▶ **INFORMATION PROVIDED**
┄┄┄┄┄┄┄┄┄┄

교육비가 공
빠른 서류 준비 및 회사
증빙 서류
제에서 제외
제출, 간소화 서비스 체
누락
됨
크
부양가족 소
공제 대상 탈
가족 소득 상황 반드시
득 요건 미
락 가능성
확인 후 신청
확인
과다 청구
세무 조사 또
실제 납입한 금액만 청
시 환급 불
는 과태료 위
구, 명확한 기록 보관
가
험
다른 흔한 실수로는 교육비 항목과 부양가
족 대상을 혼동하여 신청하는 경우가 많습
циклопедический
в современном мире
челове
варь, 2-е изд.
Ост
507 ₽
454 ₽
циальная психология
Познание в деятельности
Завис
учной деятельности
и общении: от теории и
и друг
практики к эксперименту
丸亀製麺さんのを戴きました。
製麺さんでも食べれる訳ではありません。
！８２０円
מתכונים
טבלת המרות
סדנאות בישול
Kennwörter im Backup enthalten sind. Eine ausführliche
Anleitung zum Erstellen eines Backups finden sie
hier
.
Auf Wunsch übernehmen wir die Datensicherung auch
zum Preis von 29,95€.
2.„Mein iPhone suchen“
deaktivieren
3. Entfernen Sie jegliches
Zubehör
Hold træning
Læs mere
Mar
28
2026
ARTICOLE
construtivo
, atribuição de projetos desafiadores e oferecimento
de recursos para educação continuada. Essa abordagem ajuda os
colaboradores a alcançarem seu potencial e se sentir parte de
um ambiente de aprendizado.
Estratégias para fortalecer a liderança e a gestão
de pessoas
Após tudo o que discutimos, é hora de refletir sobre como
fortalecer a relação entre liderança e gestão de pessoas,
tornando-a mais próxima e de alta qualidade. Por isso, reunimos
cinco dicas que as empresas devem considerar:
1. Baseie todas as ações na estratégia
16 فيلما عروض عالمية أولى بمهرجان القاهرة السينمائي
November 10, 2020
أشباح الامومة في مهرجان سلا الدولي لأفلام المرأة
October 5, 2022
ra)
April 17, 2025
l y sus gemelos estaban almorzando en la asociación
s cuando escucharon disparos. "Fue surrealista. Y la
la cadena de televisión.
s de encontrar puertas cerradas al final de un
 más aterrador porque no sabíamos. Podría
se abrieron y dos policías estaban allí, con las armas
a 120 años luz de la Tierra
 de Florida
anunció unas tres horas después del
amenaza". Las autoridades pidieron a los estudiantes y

┄┄┄┄┄┄┄┄┄┄

▶ **WHAT THIS TASK INVOLVES**
Keeping each word as given, write out the material above.

▶ **YOUR RESPONSE**
교육비가 공
빠른 서류 준비 및 회사
증빙 서류
제에서 제외
제출, 간소화 서비스 체
누락
됨
크
부양가족 소
공제 대상 탈
가족 소득 상황 반드시
득 요건 미
락 가능성
확인 후 신청
확인
과다 청구
세무 조사 또
실제 납입한 금액만 청
시 환급 불
는 과태료 위
구, 명확한 기록 보관
가
험
다른 흔한 실수로는 교육비 항목과 부양가
족 대상을 혼동하여 신청하는 경우가 많습
циклопедический
в современном мире
челове
варь, 2-е изд.
Ост
507 ₽
454 ₽
циальная психология
Познание в деятельности
Завис
учной деятельности
и общении: от теории и
и друг
практики к эксперименту
丸亀製麺さんのを戴きました。
製麺さんでも食べれる訳ではありません。
！８２０円
מתכונים
טבלת המרות
סדנאות בישול
Kennwörter im Backup enthalten sind. Eine ausführliche
Anleitung zum Erstellen eines Backups finden sie
hier
.
Auf Wunsch übernehmen wir die Datensicherung auch
zum Preis von 29,95€.
2.„Mein iPhone suchen“
deaktivieren
3. Entfernen Sie jegliches
Zubehör
Hold træning
Læs mere
Mar
28
2026
ARTICOLE
construtivo
, atribuição de projetos desafiadores e oferecimento
de recursos para educação continuada. Essa abordagem ajuda os
colaboradores a alcançarem seu potencial e se sentir parte de
um ambiente de aprendizado.
Estratégias para fortalecer a liderança e a gestão
de pessoas
Após tudo o que discutimos, é hora de refletir sobre como
fortalecer a relação entre liderança e gestão de pessoas,
tornando-a mais próxima e de alta qualidade. Por isso, reunimos
cinco dicas que as empresas devem considerar:
1. Baseie todas as ações na estratégia
16 فيلما عروض عالمية أولى بمهرجان القاهرة السينمائي
November 10, 2020
أشباح الامومة في مهرجان سلا الدولي لأفلام المرأة
October 5, 2022
ra)
April 17, 2025
l y sus gemelos estaban almorzando en la asociación
s cuando escucharon disparos. "Fue surrealista. Y la
la cadena de televisión.
s de encontrar puertas cerradas al final de un
 más aterrador porque no sabíamos. Podría
se abrieron y dos policías estaban allí, con las armas
a 120 años luz de la Tierra
 de Florida
anunció unas tres horas después del
amenaza". Las autoridades pidieron a los estudiantes y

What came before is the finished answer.